Records supplied: Begin

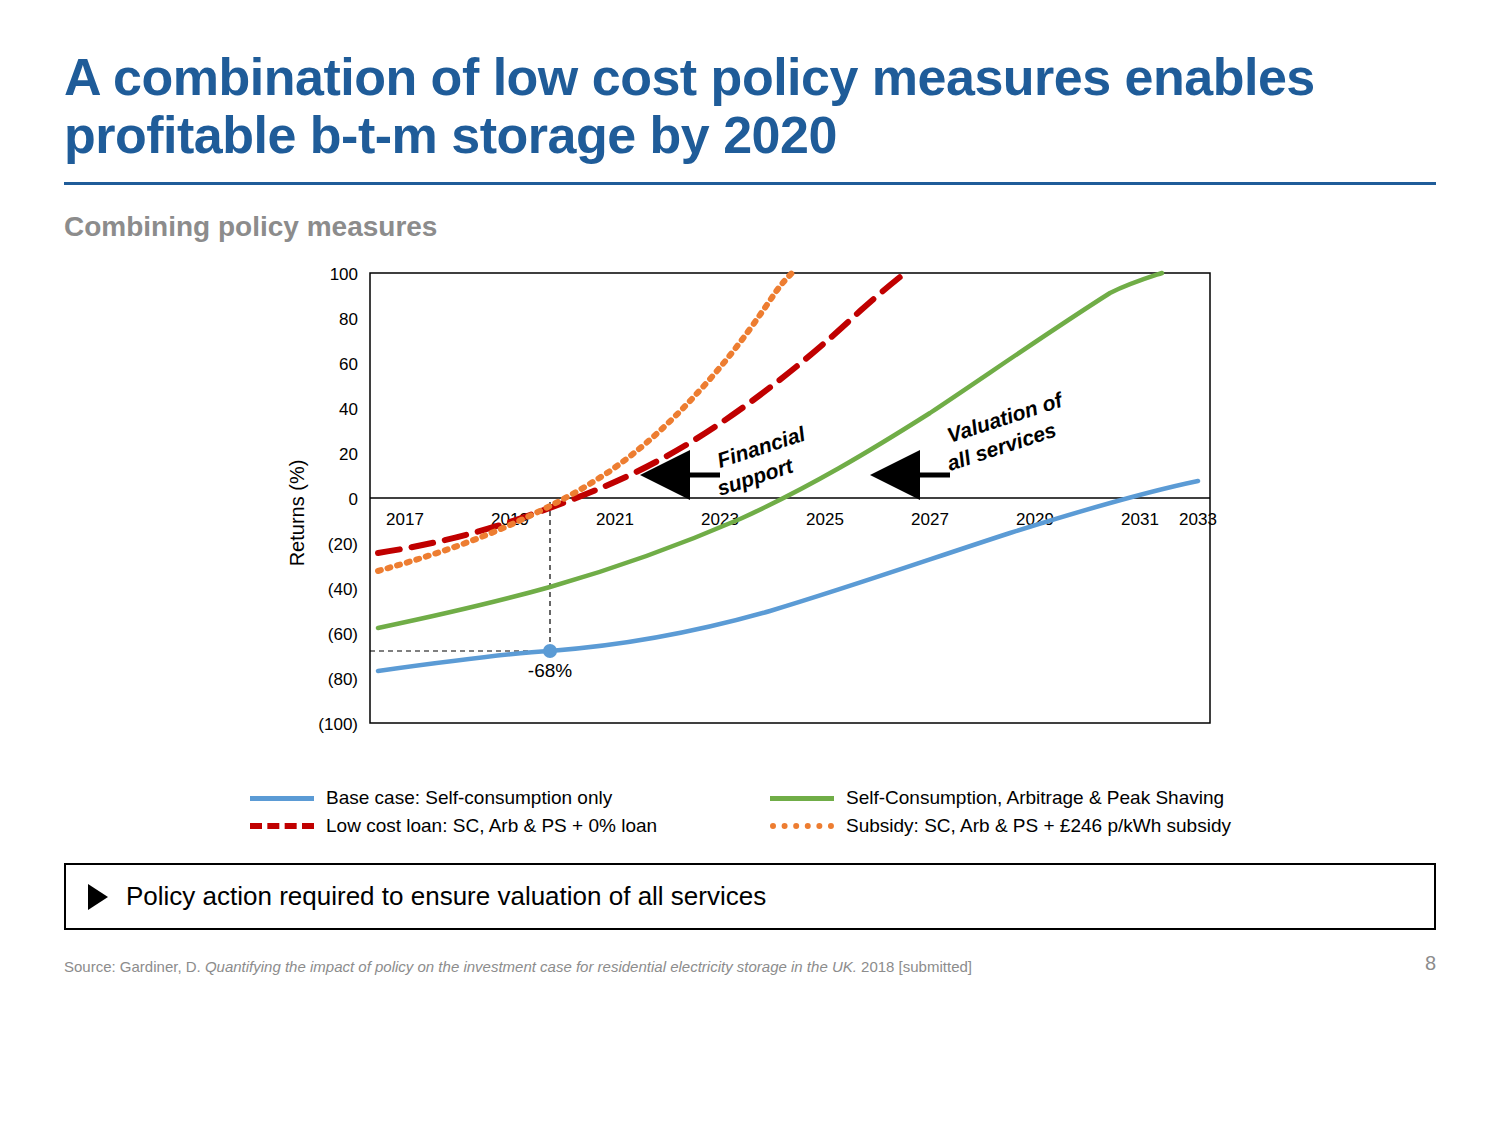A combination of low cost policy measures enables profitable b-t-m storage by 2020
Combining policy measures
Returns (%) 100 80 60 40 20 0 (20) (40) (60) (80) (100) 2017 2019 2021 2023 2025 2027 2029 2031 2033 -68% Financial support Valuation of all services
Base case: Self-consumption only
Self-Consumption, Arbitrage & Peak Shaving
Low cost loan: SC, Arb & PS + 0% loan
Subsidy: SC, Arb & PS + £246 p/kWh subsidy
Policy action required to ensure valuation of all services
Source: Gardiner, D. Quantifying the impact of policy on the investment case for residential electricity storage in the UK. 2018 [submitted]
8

Records supplied: End
Records supplied: Begin

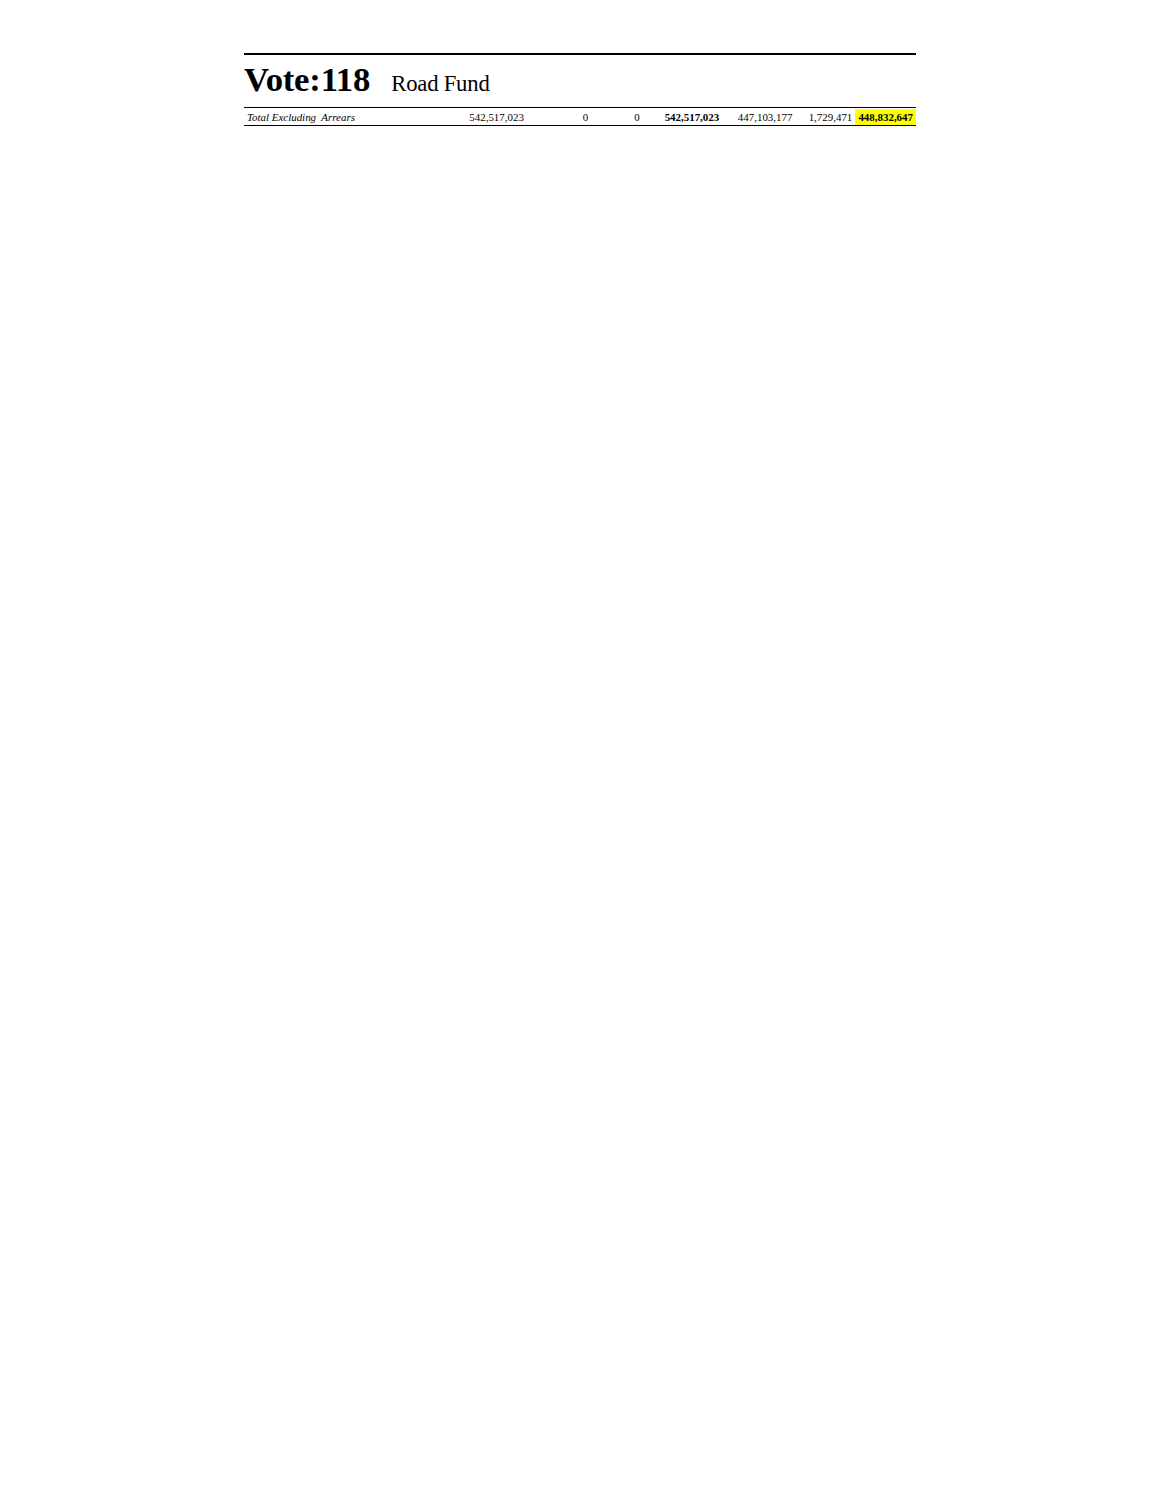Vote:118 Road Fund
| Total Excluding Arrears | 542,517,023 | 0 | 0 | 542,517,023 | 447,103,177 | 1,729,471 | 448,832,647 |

Records supplied: End

### Your objective
Whenever a line in the material above holds the string "services", copy that line in full.

### Response for this exercise
Returns (%) 100 80 60 40 20 0 (20) (40) (60) (80) (100) 2017 2019 2021 2023 2025 2027 2029 2031 2033 -68% Financial support Valuation of all services
Policy action required to ensure valuation of all services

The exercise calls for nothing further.